第 1 章 第 3 次ブームの AI (人工知能) は何ができるのか?
第 2 章 ホワイトカラーの仕事はどう変わるのか?
第 3 章 IoT 、 5G と AI:デジタル社会のインフラ
第 4 章 サービスの生産性向上は待ったなし:AI が劇的に不定形データの分析を高速化し、経営を支える
第 5 章 ディープラーニングとは何か?:正確な認識をもとう!
第 6 章 高まる AI の「学習・対話能力」
第 7 章 X-tech の時代:様々な業界における様々な AI の応用
第 8 章 日本の AI 開発はどう進めるべきか?
第 9 章 AI と人間の未来を恐れるなかれ
技書の森解説
2010 年代後半、 AI がホワイトカラーの仕事を奪うという言説が盛んに語られました。本書は、その手の議論を煽りにも楽観にも流さずに読み解くための見取り図です。著者の野村直之氏は 30 年以上にわたり AI 研究に携わってきた人物で、研究者と産業応用を目指す技術者の両方の立場から論じており、 2020 年 7 月に日経ビジネス人文庫の新版として刊行されました。

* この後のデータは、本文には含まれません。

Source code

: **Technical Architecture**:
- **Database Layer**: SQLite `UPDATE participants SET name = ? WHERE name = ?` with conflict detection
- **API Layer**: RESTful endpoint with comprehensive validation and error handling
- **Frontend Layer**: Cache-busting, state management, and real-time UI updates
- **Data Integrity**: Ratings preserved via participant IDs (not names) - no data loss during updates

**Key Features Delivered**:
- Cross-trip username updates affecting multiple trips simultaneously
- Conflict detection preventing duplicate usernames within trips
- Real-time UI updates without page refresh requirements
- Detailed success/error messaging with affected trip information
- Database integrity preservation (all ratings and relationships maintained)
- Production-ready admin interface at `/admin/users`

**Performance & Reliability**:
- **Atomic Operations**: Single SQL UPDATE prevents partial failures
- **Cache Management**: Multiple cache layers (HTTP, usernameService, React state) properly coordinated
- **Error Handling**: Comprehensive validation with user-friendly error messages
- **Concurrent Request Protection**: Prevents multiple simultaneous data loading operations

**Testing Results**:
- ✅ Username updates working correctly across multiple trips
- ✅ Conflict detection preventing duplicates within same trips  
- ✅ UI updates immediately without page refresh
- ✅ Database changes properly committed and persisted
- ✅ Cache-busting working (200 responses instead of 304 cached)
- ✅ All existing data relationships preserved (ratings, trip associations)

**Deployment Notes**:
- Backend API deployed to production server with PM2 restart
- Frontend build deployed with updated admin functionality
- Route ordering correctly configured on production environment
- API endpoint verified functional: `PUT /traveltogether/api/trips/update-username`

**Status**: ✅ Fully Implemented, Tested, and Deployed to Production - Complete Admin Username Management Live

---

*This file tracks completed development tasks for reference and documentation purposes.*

序盤で第 3 次ブームの AI に何ができるのかを整理し、ディープラーニングの正確な理解に一章を割いたうえで、ホワイトカラーの知的生産プロセス、 IoT や 5G といったデジタル社会のインフラ、さまざまな業界での応用 (X-tech) へと話を広げます。特徴は、シンギュラリティ論に代表される誤った未来予測や過剰な期待・悲観の双方を退け、経済社会や法制度、日本の AI 開発の進め方まで一貫した視点で論じる構えです。数式やコードは登場せず、技術の前提知識がなくても読み通せる難易度に抑えられています。
読者として想定しやすいのは、 AI 導入を検討する企画職や管理職、技術と経済の接点を俯瞰したい社会人です。実装を学ぶ本ではないので機械学習エンジニアが手を動かす用途には向きませんが、一人ひとりが AI に負けない能力をどう身につけるかという問いを技術の実態から考えたい人には、文庫判の携えやすさも含めて手頃な出発点になります。刊行は 2020 年で、扱う事例はその時点の状況が前提です。